Information shown: Begin
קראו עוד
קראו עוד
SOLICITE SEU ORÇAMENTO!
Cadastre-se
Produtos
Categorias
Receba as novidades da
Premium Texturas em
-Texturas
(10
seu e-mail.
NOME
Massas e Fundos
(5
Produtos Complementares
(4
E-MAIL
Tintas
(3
Information shown: End
(Request): Each line of the data that holds "Produtos" should be copied.

(Output below):
Produtos
Produtos Complementares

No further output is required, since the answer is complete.